# Some rides, recently: Evolution.



## mikesee (Aug 25, 2003)

Before work, after work, weekends.





Stormy days, cloudy days, bluebird.





Mountains, desert, fringes between.





With old friends, new friends, solo.





With a focus on speed only when lightning is close. Which, since Scott is a few counties away, has been almost not at all.





Camping under stars, in high winds, and in rain. Savoring all.





Old trails when needed, new trails when possible. Exploring keeps us interested, engaged, young.





Jeny has strung together some impressive epics this summer. I've been content to ride a little, gain a high point, then be still and take in what there is to see and learn _right there_.





Not surprisingly, reflecting on a summer worth of riding tells me that the ones I enjoy most are the intimate ones - where there were a few others to share them with, but not so many that you don't get to converse with and learn something from each.





Here's to the constant evolution that is living a full value life, in whatever way makes the most sense to _you_.



Thanks for checkin' in.​


----------



## Sanchofula (Dec 30, 2007)

The other day my wife asked me if I wished that we'd moved to Grand Junction instead of Carson City... 

Nice pics Mike, agree totally, gotta' keep exploring, variety and change keep it interesting.


----------



## bitflogger (Jan 12, 2004)

Nice. We enjoyed 11 days split between family in front range and Summit County and then a trip with the kids to see the Grand Valley or west desert difference. Of course the riding at home is not in the league of some of the rides we did but we we also appreciated having a driveway 2 mi from single track trailhead.

Data section.
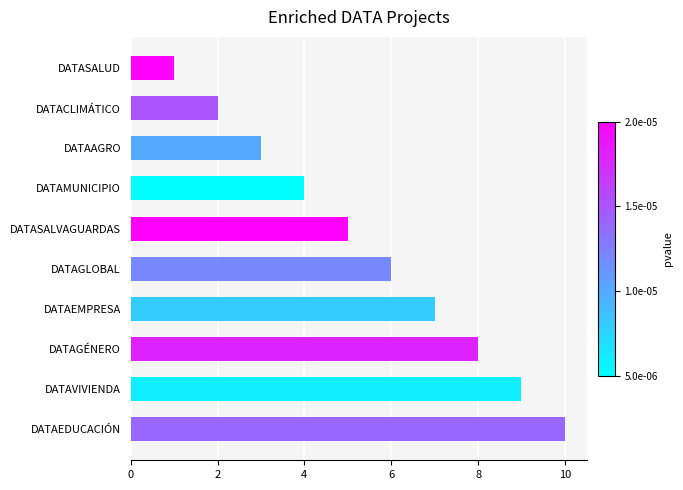

Count the number of categories in the chart.

10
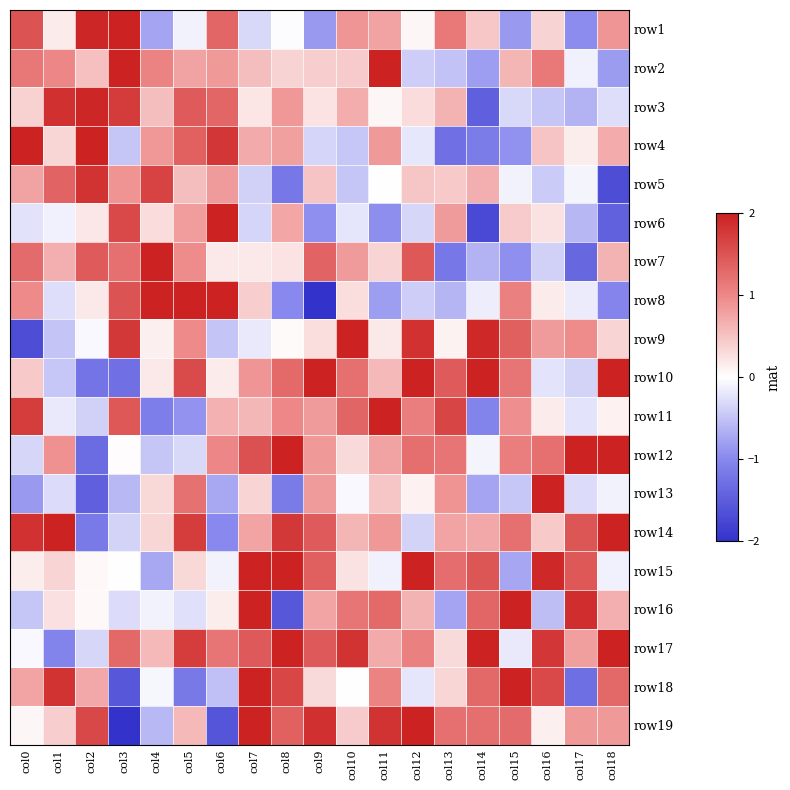

Reading right to left, list all the values displayed in this chart.

row1: col18=0.9	col17=-1.0	col16=0.4	col15=-0.9	col14=0.5	col13=1.1	col12=0.1	col11=0.8	col10=0.9	col9=-0.9	col8=-0.0	col7=-0.3	col6=1.3	col5=-0.1	col4=-0.8	col3=2.0	col2=2.0	col1=0.2	col0=1.5
row2: col18=-0.8	col17=-0.1	col16=1.1	col15=0.6	col14=-0.8	col13=-0.5	col12=-0.4	col11=2.0	col10=0.4	col9=0.4	col8=0.4	col7=0.5	col6=0.8	col5=0.8	col4=1.0	col3=2.0	col2=0.5	col1=1.0	col0=1.2
row3: col18=-0.3	col17=-0.6	col16=-0.5	col15=-0.3	col14=-1.5	col13=0.6	col12=0.3	col11=0.1	col10=0.7	col9=0.2	col8=0.9	col7=0.2	col6=1.3	col5=1.4	col4=0.5	col3=1.7	col2=1.9	col1=1.9	col0=0.4
row4: col18=0.7	col17=0.1	col16=0.5	col15=-0.9	col14=-1.1	col13=-1.3	col12=-0.2	col11=0.9	col10=-0.5	col9=-0.3	col8=0.8	col7=0.7	col6=1.8	col5=1.4	col4=0.9	col3=-0.5	col2=2.0	col1=0.3	col0=2.0
row5: col18=-1.7	col17=-0.1	col16=-0.4	col15=-0.1	col14=0.7	col13=0.4	col12=0.5	col11=0.0	col10=-0.5	col9=0.5	col8=-1.2	col7=-0.4	col6=0.8	col5=0.5	col4=1.7	col3=0.9	col2=1.8	col1=1.4	col0=0.8
row6: col18=-1.4	col17=-0.6	col16=0.2	col15=0.4	col14=-1.7	col13=0.8	col12=-0.3	col11=-1.0	col10=-0.2	col9=-0.9	col8=0.7	col7=-0.4	col6=2.0	col5=0.8	col4=0.3	col3=1.6	col2=0.2	col1=-0.1	col0=-0.2
row7: col18=0.6	col17=-1.4	col16=-0.4	col15=-0.9	col14=-0.6	col13=-1.2	col12=1.5	col11=0.4	col10=0.8	col9=1.4	col8=0.2	col7=0.2	col6=0.2	col5=1.0	col4=2.0	col3=1.2	col2=1.4	col1=0.7	col0=1.3
row8: col18=-1.0	col17=-0.2	col16=0.2	col15=1.1	col14=-0.1	col13=-0.6	col12=-0.4	col11=-0.8	col10=0.3	col9=-2.0	col8=-1.0	col7=0.4	col6=2.0	col5=2.0	col4=2.0	col3=1.5	col2=0.2	col1=-0.3	col0=1.0
row9: col18=0.3	col17=1.0	col16=0.8	col15=1.4	col14=1.9	col13=0.1	col12=1.8	col11=0.2	col10=2.0	col9=0.3	col8=0.0	col7=-0.2	col6=-0.5	col5=1.0	col4=0.1	col3=1.8	col2=-0.1	col1=-0.5	col0=-1.7
row10: col18=2.0	col17=-0.4	col16=-0.2	col15=1.2	col14=2.0	col13=1.4	col12=2.0	col11=0.6	col10=1.2	col9=2.0	col8=1.3	col7=0.9	col6=0.2	col5=1.6	col4=0.2	col3=-1.3	col2=-1.2	col1=-0.5	col0=0.4
row11: col18=0.1	col17=-0.2	col16=0.2	col15=1.0	col14=-1.1	col13=1.6	col12=1.1	col11=2.0	col10=1.3	col9=0.8	col8=1.0	col7=0.6	col6=0.6	col5=-0.9	col4=-1.1	col3=1.5	col2=-0.4	col1=-0.2	col0=1.7
row12: col18=2.0	col17=2.0	col16=1.2	col15=1.1	col14=-0.1	col13=1.2	col12=1.2	col11=0.8	col10=0.3	col9=0.8	col8=2.0	col7=1.5	col6=1.0	col5=-0.3	col4=-0.5	col3=0.0	col2=-1.3	col1=0.9	col0=-0.3
row13: col18=-0.1	col17=-0.3	col16=2.0	col15=-0.5	col14=-0.8	col13=0.9	col12=0.1	col11=0.5	col10=-0.1	col9=0.8	col8=-1.1	col7=0.3	col6=-0.7	col5=1.2	col4=0.3	col3=-0.6	col2=-1.5	col1=-0.3	col0=-0.9
row14: col18=2.0	col17=1.5	col16=0.4	col15=1.2	col14=0.7	col13=0.8	col12=-0.4	col11=0.9	col10=0.6	col9=1.4	col8=1.8	col7=0.8	col6=-1.0	col5=1.7	col4=0.3	col3=-0.4	col2=-1.2	col1=2.0	col0=1.8
row15: col18=-0.1	col17=1.5	col16=1.9	col15=-0.7	col14=1.5	col13=1.3	col12=2.0	col11=-0.1	col10=0.2	col9=1.4	col8=2.0	col7=2.0	col6=-0.1	col5=0.3	col4=-0.7	col3=0.0	col2=0.1	col1=0.4	col0=0.2
row16: col18=0.7	col17=1.9	col16=-0.5	col15=2.0	col14=1.3	col13=-0.8	col12=0.6	col11=1.3	col10=1.2	col9=0.8	col8=-1.6	col7=2.0	col6=0.2	col5=-0.3	col4=-0.1	col3=-0.3	col2=0.1	col1=0.3	col0=-0.5
row17: col18=2.0	col17=0.8	col16=1.8	col15=-0.2	col14=2.0	col13=0.3	col12=1.1	col11=0.7	col10=1.8	col9=1.4	col8=2.0	col7=1.4	col6=1.2	col5=1.7	col4=0.6	col3=1.3	col2=-0.3	col1=-1.1	col0=-0.1
row18: col18=1.3	col17=-1.3	col16=1.6	col15=2.0	col14=1.3	col13=0.3	col12=-0.2	col11=1.0	col10=-0.0	col9=0.3	col8=1.6	col7=2.0	col6=-0.5	col5=-1.2	col4=-0.1	col3=-1.6	col2=0.7	col1=1.8	col0=0.8
row19: col18=0.8	col17=0.9	col16=0.1	col15=1.3	col14=1.2	col13=1.2	col12=2.0	col11=1.8	col10=0.4	col9=1.8	col8=1.4	col7=2.0	col6=-1.6	col5=0.6	col4=-0.6	col3=-2.0	col2=1.6	col1=0.4	col0=0.1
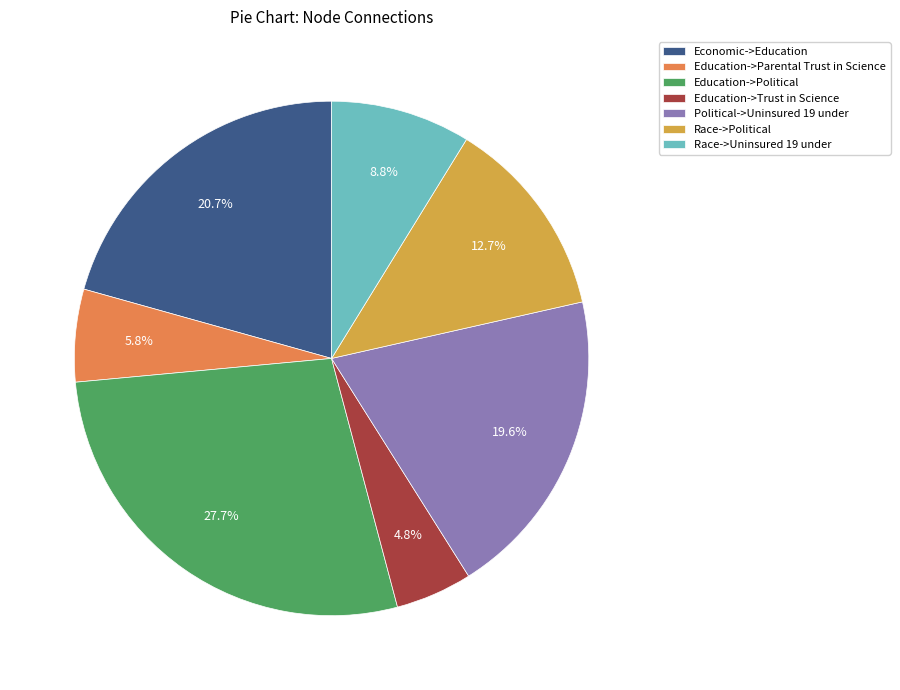

Is Education->Political the majority of the pie?

No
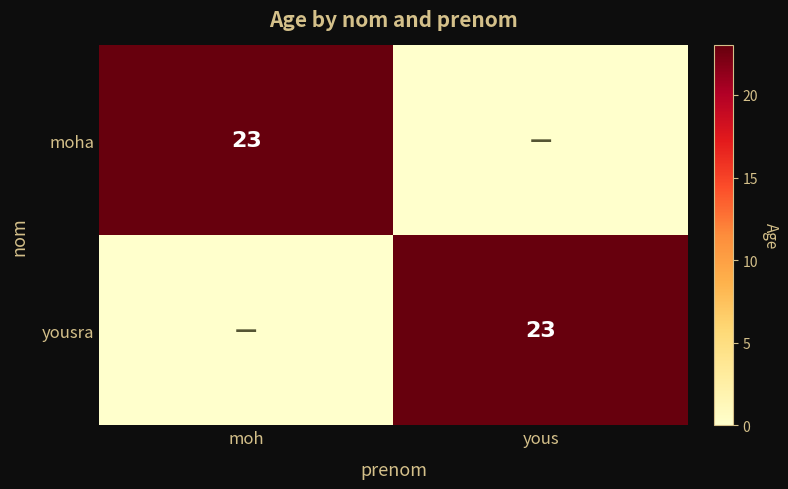

What is the total value across all series at yous?

23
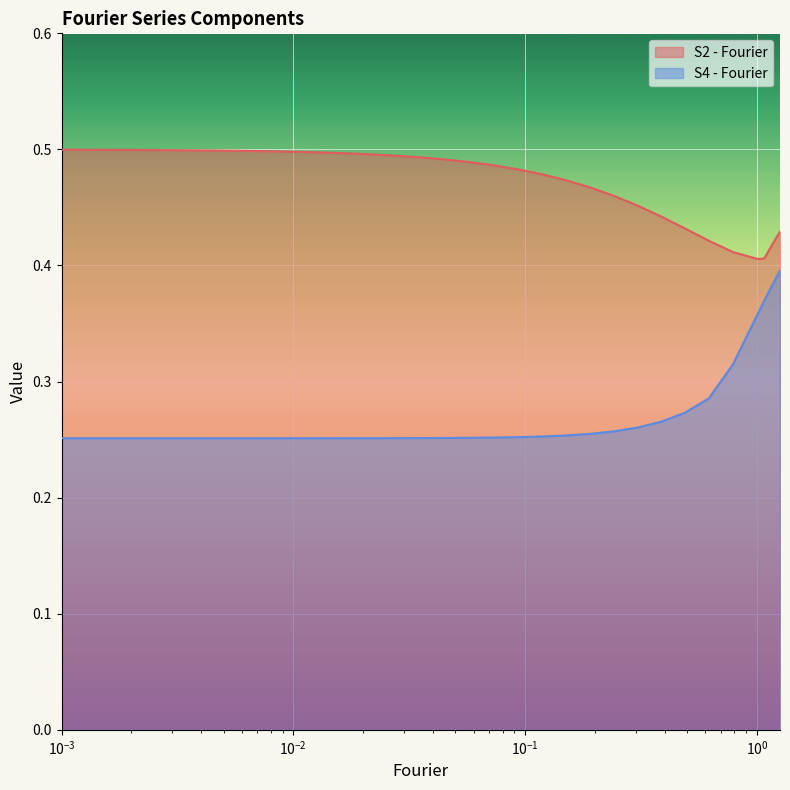

Does the chart display data point markers on the line(s)?

No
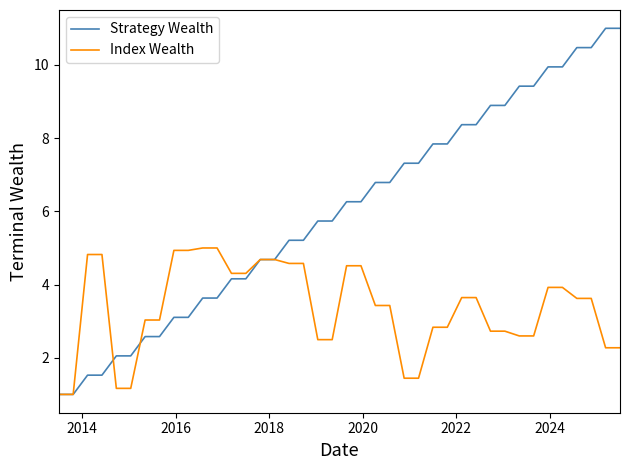

What is the smallest value displayed?

1.0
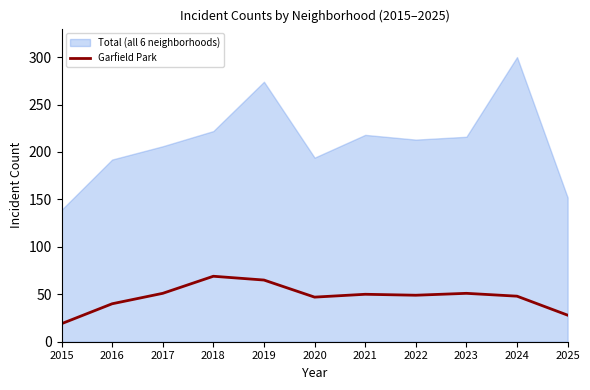

True or false: the data shows 51 at 2023.

True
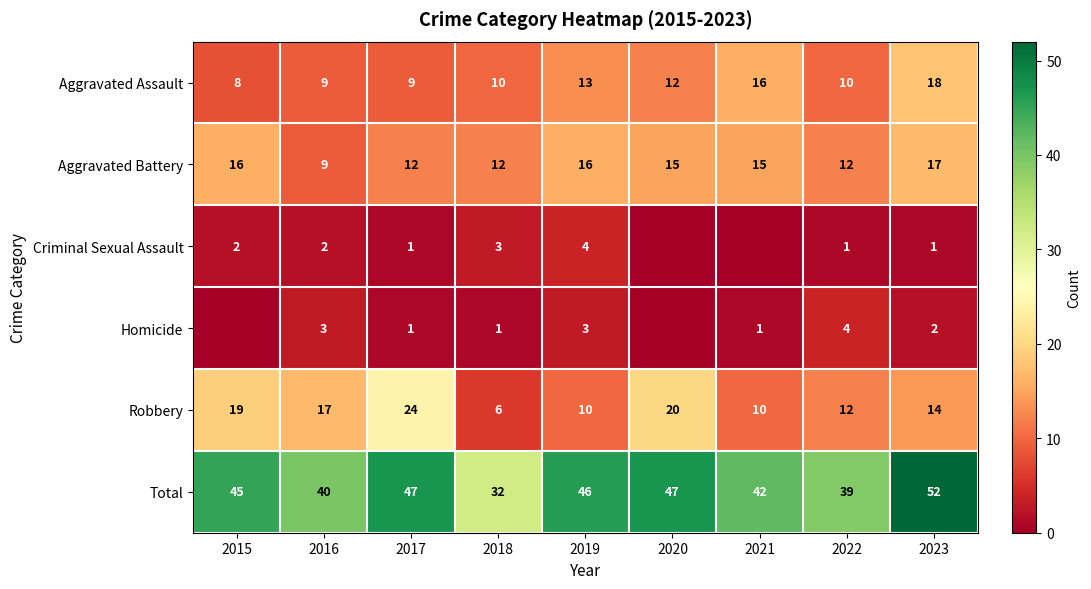

How many data points does each series have?

9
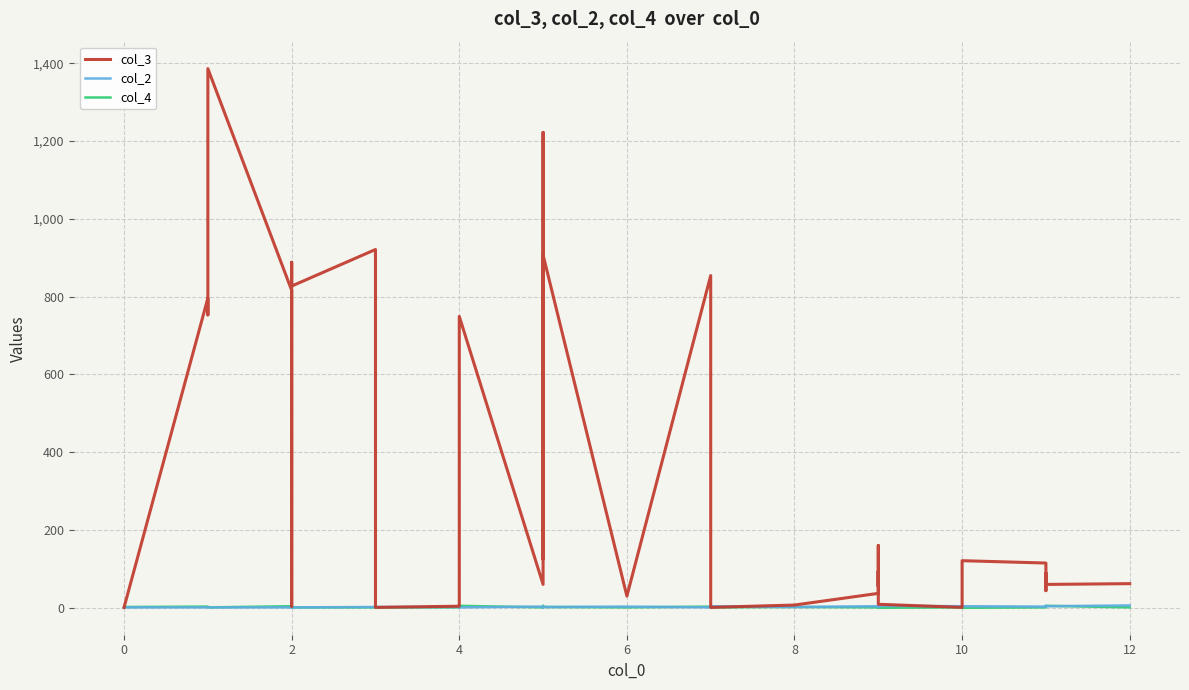

Where is col_4 nearest to the value 2?

2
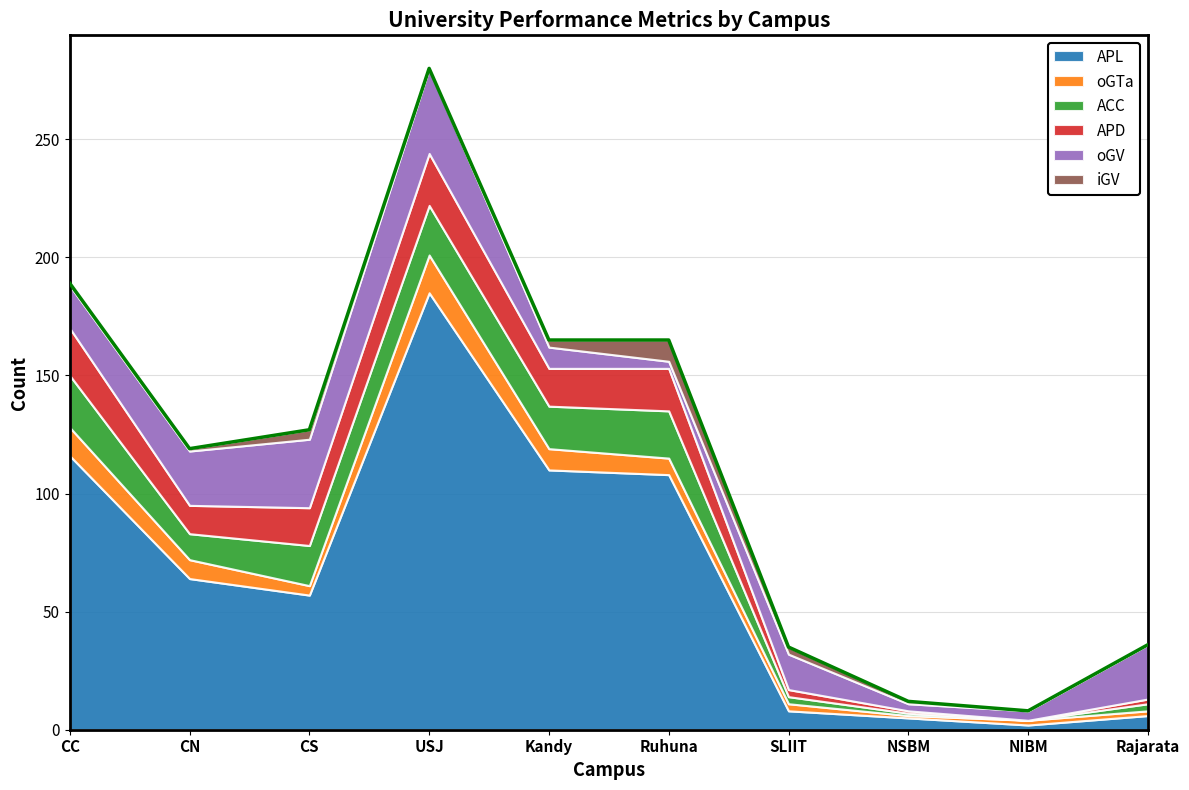

True or false: oGTa has a value of 16 at USJ.

True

Exercise tasks.
- A) Answer these questions from the forum thread on recent rides, one answer per line:
(i) According to mikesee, when is speed the focus on a ride?
(ii) Which city did Sanchofula move to instead of Grand Junction?
(iii) How far is bitflogger's driveway from a single track trailhead?
- B) In the forum thread on recent rides, which rides does mikesee say he enjoys most, and why?
- C) Carry on the forum thread about recent rides from the point where it stops.

Numbered responses.
- A)
(i) Only when lightning is close.
(ii) Carson City.
(iii) 2 mi.

- B) He enjoys the intimate rides most. On those there were a few others to share them with, but not so many that he couldn't talk with each one and learn something from them.

- C)
I didn't say much earlier because of Mike's post on the popularity of the sport. The promote it and then criticize the popularity didn't add up right. 

I'd have enjoyed more riding in the area but for a family trip I think everyone learned more about the area with the hiking, grocery shopping, checking out the agriculture, checking out the energy stuff, and time where there aren't really bike trails (CO National Monument).


----------



## Le Duke (Mar 23, 2009)

Awesome post as always. 

Mike, I might have asked you this, but have you ever explored The Maze?


Sent from my iPhone using Tapatalk


----------



## mikesee (Aug 25, 2003)

Le Duke said:


> Awesome post as always.
> 
> Mike, I might have asked you this, but have you ever explored The Maze?


Only scratched the surface: https://mikesee.exposure.co/fat-n-happy

It's a hard place to get to if time limited, it's super crowded in times of year when it makes sense to be there, and the NPS has a very closed minded view (shocker!) about accessing it the way we did. They want you to drive an extra 100+ miles, most of it on washboarded gravel, instead of lazily floating across the river from the east.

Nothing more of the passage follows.